Well, the aim of Oasis is to give a warm Welsh welcome to refugees and asylum seekers. If there’s a museum that’s more Welsh than St Fagan’s, I’ve yet to come across it. Thus, the chefs decided to mix the traditional Welsh fare you might find on display at St Fagan’s with the global cuisines they’ve had in the past to create this week’s menu. So, this week, the Home Supper Club offered up Eritrean-spiced mutton pie, bacon & kale mallung salad, Bombay roast turnips, hedgerow & rhubarb chutney, and bara brith made Honduran-style. Readers, it was delicious.

The vegan option, dubbed Persian Parsley pie, was a mix of leek, herb, and barberry, with a slightly sour tang thanks to the barberry.
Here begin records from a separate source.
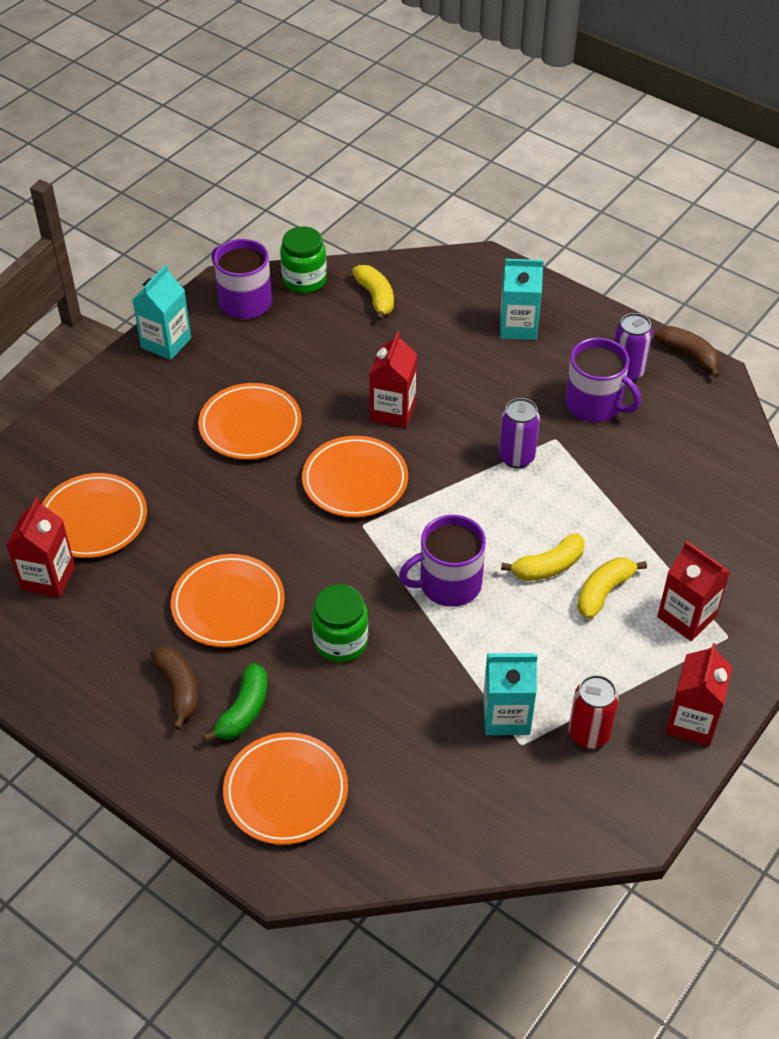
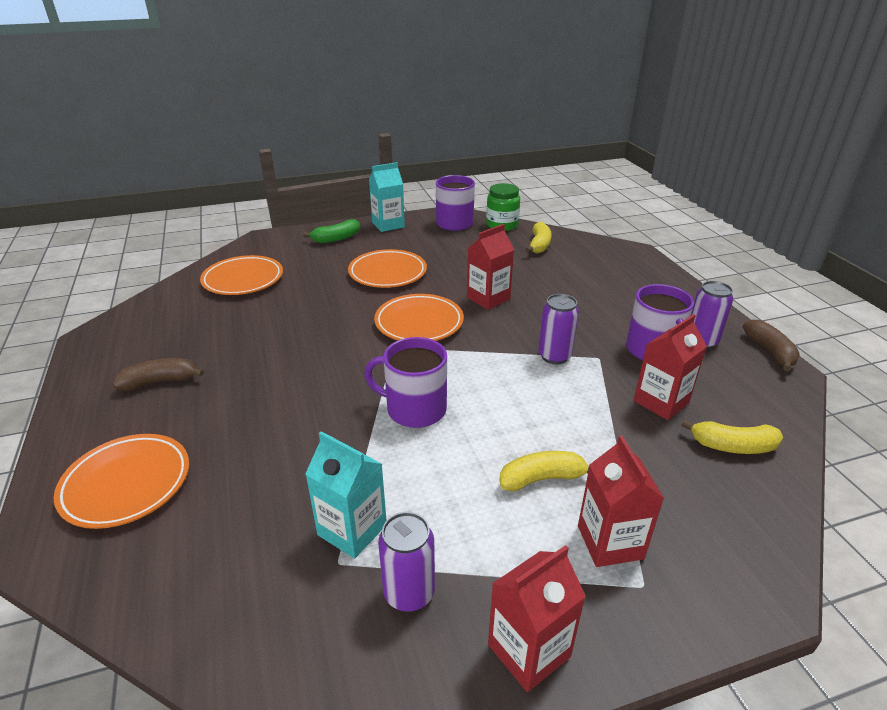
camera: 35 degrees right, 15 degrees down
red carton [6,497,75,598] -> red carton moved to [634,314,707,420]
brown banana [150,646,199,730] -> brown banana turned 120 degrees counterclockwise [112,358,204,391]
orange plate [171,554,285,647] -> none
green banana [203,663,267,742] -> green banana moved to [303,219,360,243]
green jar [312,584,368,662] -> none
turquoise carton [500,259,544,340] -> none
yellow banana [501,534,585,581] -> yellow banana moved to [681,419,783,454]
red can [569,675,619,749] -> purple can [378,512,435,612]

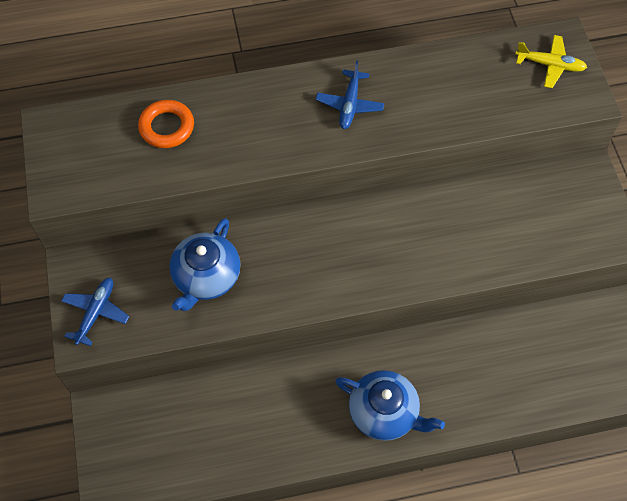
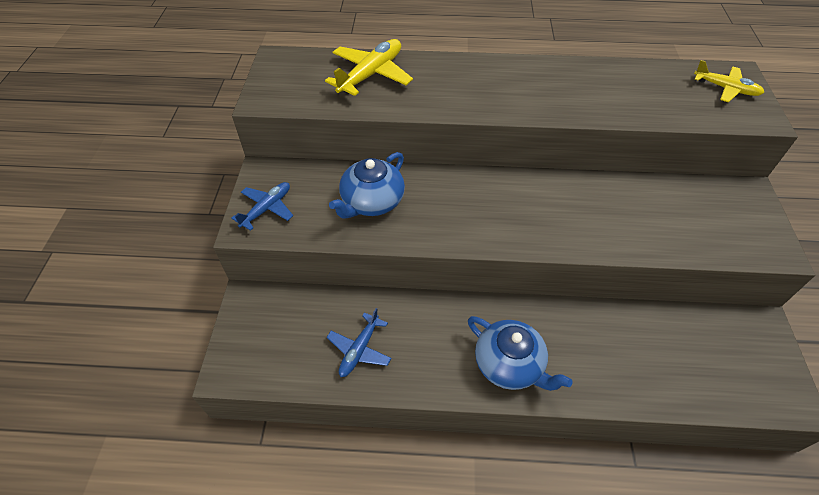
camera: 15 degrees right, 10 degrees down
orange ring [138,100,194,148] -> yellow plane [325,39,413,96]
blue plane [316,61,384,129] -> blue plane moved to [327,308,392,377]

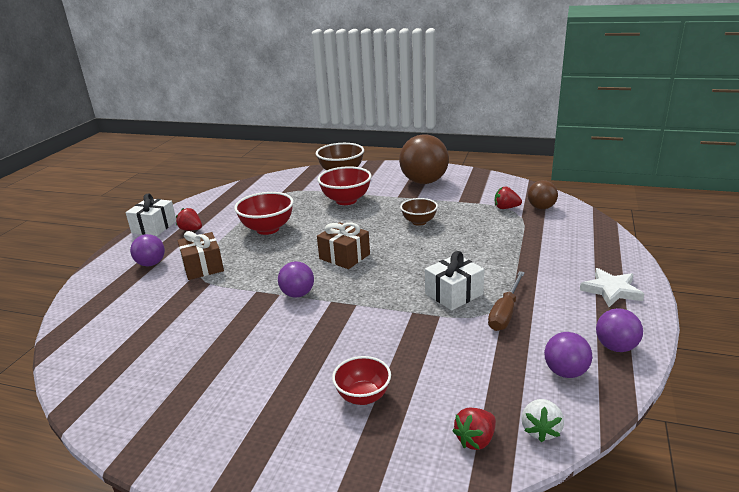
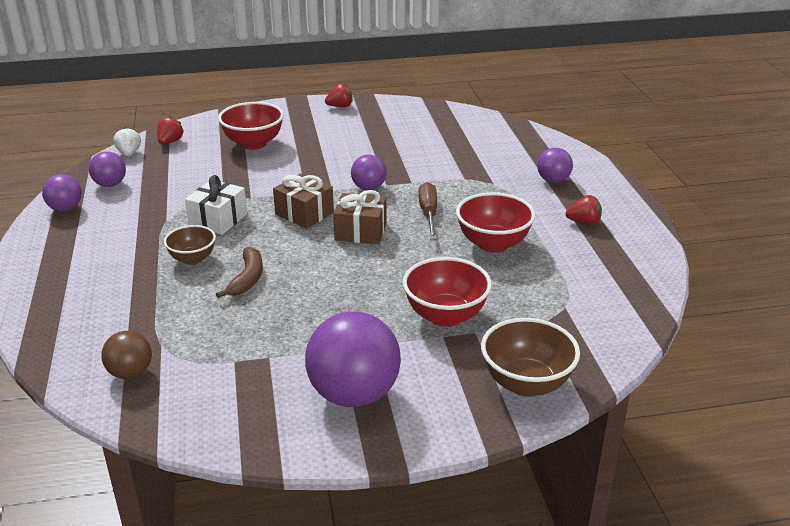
camera: 150 degrees right, 5 degrees up
white gift [126,193,176,236] -> none
brown gift [177,231,224,280] -> brown gift moved to [273,173,334,229]
red bowl [332,356,391,405] -> red bowl [218,102,284,150], size x1.57
brown ball [399,134,449,184] -> purple ball [305,311,401,407]
brown bowl [400,198,438,226] -> brown bowl moved to [164,225,216,265]
brown screwdriver [488,271,525,331] -> brown screwdriver moved to [418,182,437,240]
red strawberry [495,187,522,209] -> red strawberry moved to [325,83,353,107]
white star [580,268,644,307] -> none
none -> brown banana [216,247,263,298]

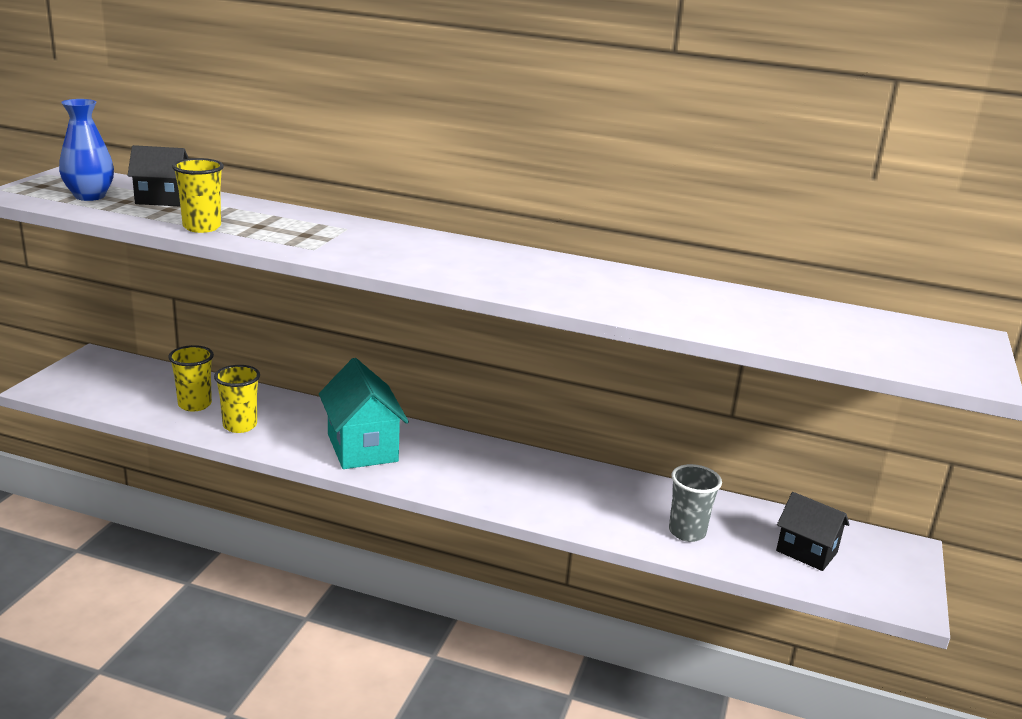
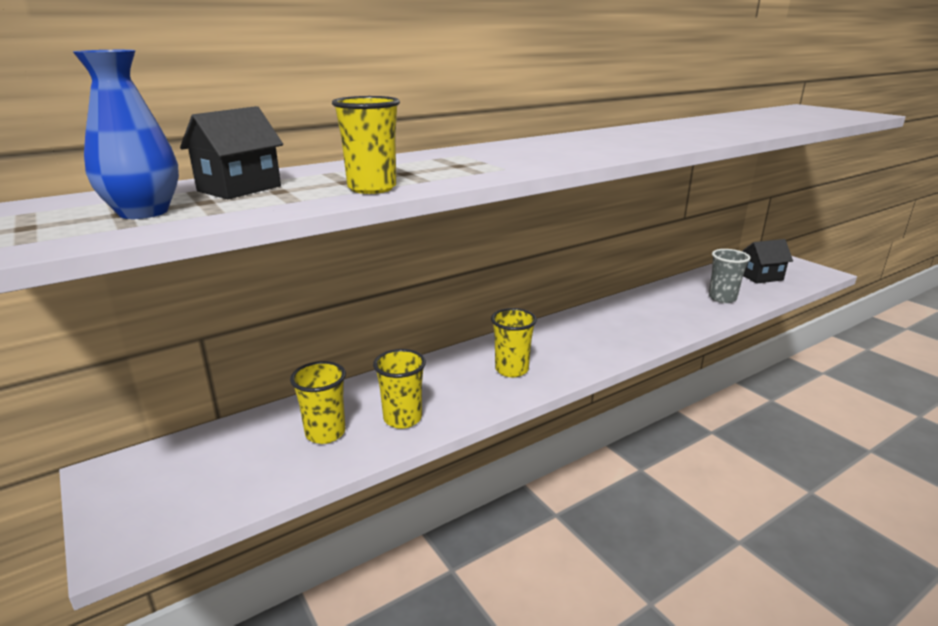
camera: 50 degrees left, 0 degrees up
turquoise house [319,358,409,469] -> yellow cup [491,308,537,377]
The roast turnips, while otherwise lovely, and only the second helping of turnips I’ve ever had in my life came off slightly gritty due to the seeds used in flavouring. My main issue with the meat option was the meat itself. The mutton tasted fine, but the chunks used in the pie were uncomfortably chewy. But that’s me and my textural fussiness again. The Berbere spice used for flavouring (which can be purchased in the Oasis shop) made for a warm heat and pleasant flavour that managed not to be overpoweringly hot.

The real revelation of the main meal was the hedgerow chutney. I’m very unfamiliar with the world of chutneys, jams, and other preserves. I’m even less familiar with rhubarb and hedgerow fruit. So, to have hedgerow fruit and rhubarb made into a chutney was entirely new for me. And it is delicious. It sounds like something out of a Redwall book, but it’s sweet without being sickly, fruity without being overpowering, and all round incredible. It worked as a dip for everything on my plate, including the pie. Yes, I even dipped the salad in it, bacon and all. Both coconut and real bacon complemented the kale mallung perfectly, adding a salty frisson to the overall flavour. 

However, I have saved my most effusive praise for dessert. I have never had bara brith before. Blasphemy, I know, especially having lived in Wales for over ten years. And now the traditional bara brith has been ruined for me by the Bara Brith Torrejas, or Honduran-style bara brith, made for this meal. It’s normal bara brith, soaked in egg custard, fried, and then drizzled in cinnamon syrup and topped with toasted walnuts. I am a self-confessed custard hater, and I’m not usually a fan of nuts either. But in this instance, both of those issues were set aside in service of a phenomenal dessert. Exactly the right level of sweet, this is truly a king among desserts. I could live off slices of this every day for the rest of my life and die a happy man. 

Sadly, the Home Supper Club is on hiatus until later this year. But this fusion meal was a wonderful note to end on, even if temporarily.